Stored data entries
****************************************

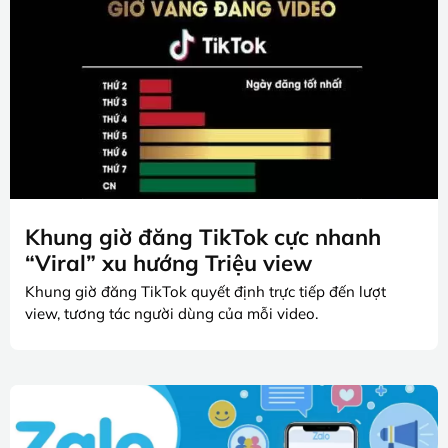
Khung giờ đăng TikTok cực nhanh
“Viral” xu hướng Triệu view
Khung giờ đăng TikTok quyết định trực tiếp đến lượt
view, tương tác người dùng của mỗi video.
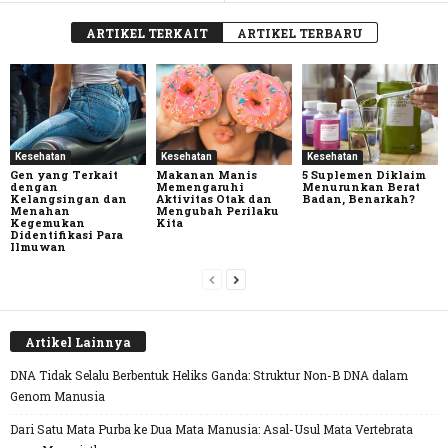
ARTIKEL TERKAIT
ARTIKEL TERBARU
Kesehatan
Kesehatan
Kesehatan
Gen yang Terkait
Makanan Manis
5 Suplemen Diklaim
dengan
Memengaruhi
Menurunkan Berat
Kelangsingan dan
Aktivitas Otak dan
Badan, Benarkah?
Menahan
Mengubah Perilaku
Kegemukan
Kita
Didentifikasi Para
Ilmuwan
Artikel Lainnya
DNA Tidak Selalu Berbentuk Heliks Ganda: Struktur Non-B DNA dalam
Genom Manusia
Dari Satu Mata Purba ke Dua Mata Manusia: Asal-Usul Mata Vertebrata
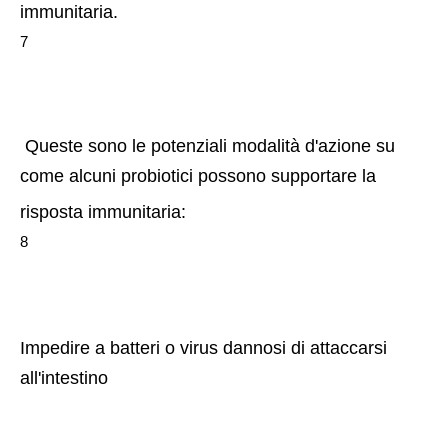
immunitaria.
7
 Queste sono le potenziali modalità d'azione su 
come alcuni probiotici possono supportare la 
risposta immunitaria:
8
Impedire a batteri o virus dannosi di attaccarsi 
all'intestino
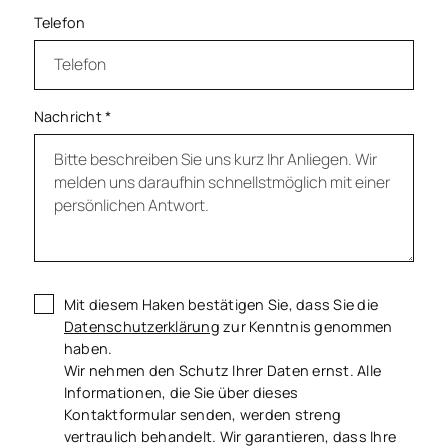
Telefon
Nachricht
*
Mit diesem Haken bestätigen Sie, dass Sie die
Datenschutzerklärung
zur Kenntnis genommen
haben.
Wir nehmen den Schutz Ihrer Daten ernst. Alle
Informationen, die Sie über dieses
Kontaktformular senden, werden streng
vertraulich behandelt. Wir garantieren, dass Ihre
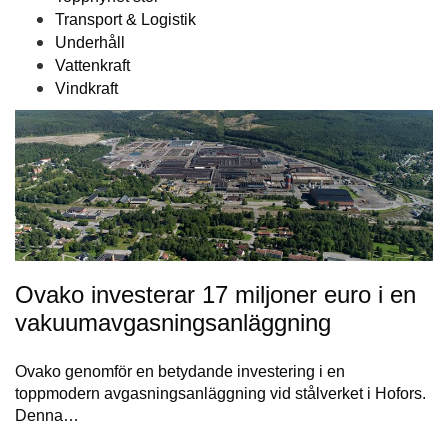
Transport & Logistik
Underhåll
Vattenkraft
Vindkraft
Ovako investerar 17 miljoner euro i en
vakuumavgasningsanläggning
Ovako genomför en betydande investering i en
toppmodern avgasningsanläggning vid stålverket i Hofors.
Denna…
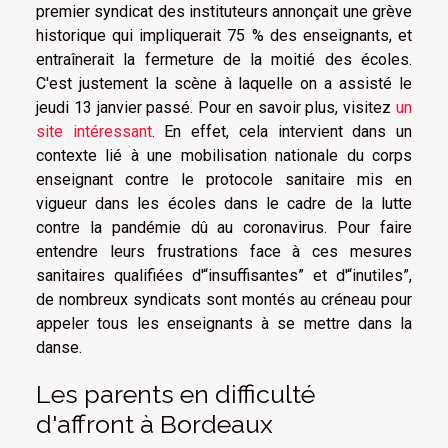
premier syndicat des instituteurs annonçait une grève
historique qui impliquerait 75 % des enseignants, et
entraînerait la fermeture de la moitié des écoles.
C'est justement la scène à laquelle on a assisté le
jeudi 13 janvier passé. Pour en savoir plus, visitez
un
site intéressant
. En effet, cela intervient dans un
contexte lié à une mobilisation nationale du corps
enseignant contre le protocole sanitaire mis en
vigueur dans les écoles dans le cadre de la lutte
contre la pandémie dû au coronavirus. Pour faire
entendre leurs frustrations face à ces mesures
sanitaires qualifiées d'“insuffisantes” et d'“inutiles”,
de nombreux syndicats sont montés au créneau pour
appeler tous les enseignants à se mettre dans la
danse.
Les parents en difficulté
d'affront à Bordeaux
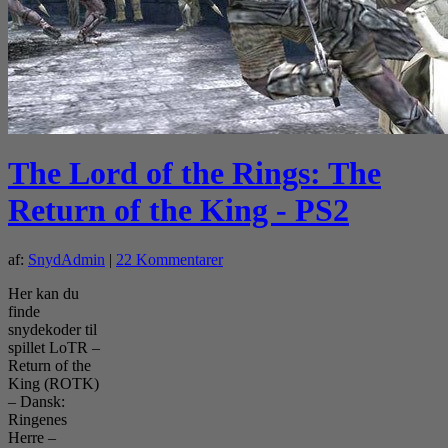
The Lord of the Rings: The
Return of the King - PS2
af:
SnydAdmin
|
22 Kommentarer
Her kan du
finde
snydekoder til
spillet LoTR –
Return of the
King (ROTK)
– Dansk:
Ringenes
Herre –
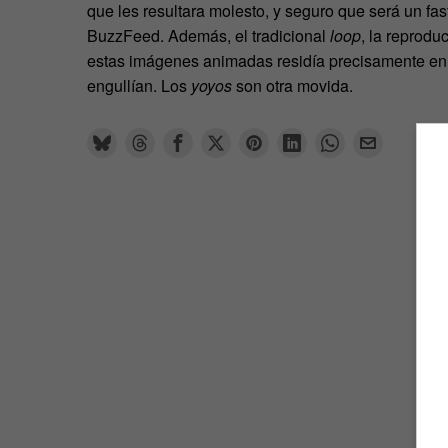
que les resultara molesto, y seguro que será un fa
BuzzFeed. Además, el tradicional
loop
, la reprodu
estas imágenes animadas residía precisamente en v
engullían. Los
yoyos
son otra movida.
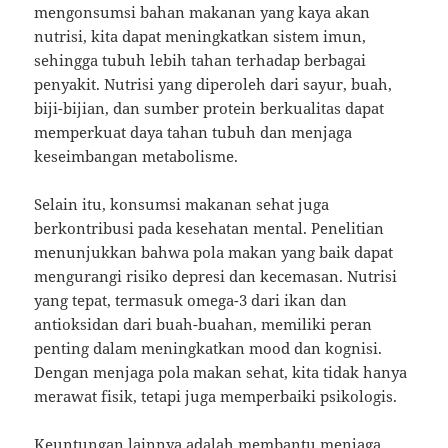
mengonsumsi bahan makanan yang kaya akan
nutrisi, kita dapat meningkatkan sistem imun,
sehingga tubuh lebih tahan terhadap berbagai
penyakit. Nutrisi yang diperoleh dari sayur, buah,
biji-bijian, dan sumber protein berkualitas dapat
memperkuat daya tahan tubuh dan menjaga
keseimbangan metabolisme.
Selain itu, konsumsi makanan sehat juga
berkontribusi pada kesehatan mental. Penelitian
menunjukkan bahwa pola makan yang baik dapat
mengurangi risiko depresi dan kecemasan. Nutrisi
yang tepat, termasuk omega-3 dari ikan dan
antioksidan dari buah-buahan, memiliki peran
penting dalam meningkatkan mood dan kognisi.
Dengan menjaga pola makan sehat, kita tidak hanya
merawat fisik, tetapi juga memperbaiki psikologis.
Keuntungan lainnya adalah membantu menjaga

****************************************

WHAT TO PRODUCE | Write out the records shown above exactly, but do not include any images.

YOUR SOLUTION |
Khung giờ đăng TikTok cực nhanh
“Viral” xu hướng Triệu view
Khung giờ đăng TikTok quyết định trực tiếp đến lượt
view, tương tác người dùng của mỗi video.
ARTIKEL TERKAIT
ARTIKEL TERBARU
Kesehatan
Kesehatan
Kesehatan
Gen yang Terkait
Makanan Manis
5 Suplemen Diklaim
dengan
Memengaruhi
Menurunkan Berat
Kelangsingan dan
Aktivitas Otak dan
Badan, Benarkah?
Menahan
Mengubah Perilaku
Kegemukan
Kita
Didentifikasi Para
Ilmuwan
Artikel Lainnya
DNA Tidak Selalu Berbentuk Heliks Ganda: Struktur Non-B DNA dalam
Genom Manusia
Dari Satu Mata Purba ke Dua Mata Manusia: Asal-Usul Mata Vertebrata
immunitaria.
7
 Queste sono le potenziali modalità d'azione su 
come alcuni probiotici possono supportare la 
risposta immunitaria:
8
Impedire a batteri o virus dannosi di attaccarsi 
all'intestino
Telefon
Nachricht
*
Mit diesem Haken bestätigen Sie, dass Sie die
Datenschutzerklärung
zur Kenntnis genommen
haben.
Wir nehmen den Schutz Ihrer Daten ernst. Alle
Informationen, die Sie über dieses
Kontaktformular senden, werden streng
vertraulich behandelt. Wir garantieren, dass Ihre
Transport & Logistik
Underhåll
Vattenkraft
Vindkraft
Ovako investerar 17 miljoner euro i en
vakuumavgasningsanläggning
Ovako genomför en betydande investering i en
toppmodern avgasningsanläggning vid stålverket i Hofors.
Denna…
premier syndicat des instituteurs annonçait une grève
historique qui impliquerait 75 % des enseignants, et
entraînerait la fermeture de la moitié des écoles.
C'est justement la scène à laquelle on a assisté le
jeudi 13 janvier passé. Pour en savoir plus, visitez
un
site intéressant
. En effet, cela intervient dans un
contexte lié à une mobilisation nationale du corps
enseignant contre le protocole sanitaire mis en
vigueur dans les écoles dans le cadre de la lutte
contre la pandémie dû au coronavirus. Pour faire
entendre leurs frustrations face à ces mesures
sanitaires qualifiées d'“insuffisantes” et d'“inutiles”,
de nombreux syndicats sont montés au créneau pour
appeler tous les enseignants à se mettre dans la
danse.
Les parents en difficulté
d'affront à Bordeaux
The Lord of the Rings: The
Return of the King - PS2
af:
SnydAdmin
|
22 Kommentarer
Her kan du
finde
snydekoder til
spillet LoTR –
Return of the
King (ROTK)
– Dansk:
Ringenes
Herre –
que les resultara molesto, y seguro que será un fa
BuzzFeed. Además, el tradicional
loop
, la reprodu
estas imágenes animadas residía precisamente en v
engullían. Los
yoyos
son otra movida.
mengonsumsi bahan makanan yang kaya akan
nutrisi, kita dapat meningkatkan sistem imun,
sehingga tubuh lebih tahan terhadap berbagai
penyakit. Nutrisi yang diperoleh dari sayur, buah,
biji-bijian, dan sumber protein berkualitas dapat
memperkuat daya tahan tubuh dan menjaga
keseimbangan metabolisme.
Selain itu, konsumsi makanan sehat juga
berkontribusi pada kesehatan mental. Penelitian
menunjukkan bahwa pola makan yang baik dapat
mengurangi risiko depresi dan kecemasan. Nutrisi
yang tepat, termasuk omega-3 dari ikan dan
antioksidan dari buah-buahan, memiliki peran
penting dalam meningkatkan mood dan kognisi.
Dengan menjaga pola makan sehat, kita tidak hanya
merawat fisik, tetapi juga memperbaiki psikologis.
Keuntungan lainnya adalah membantu menjaga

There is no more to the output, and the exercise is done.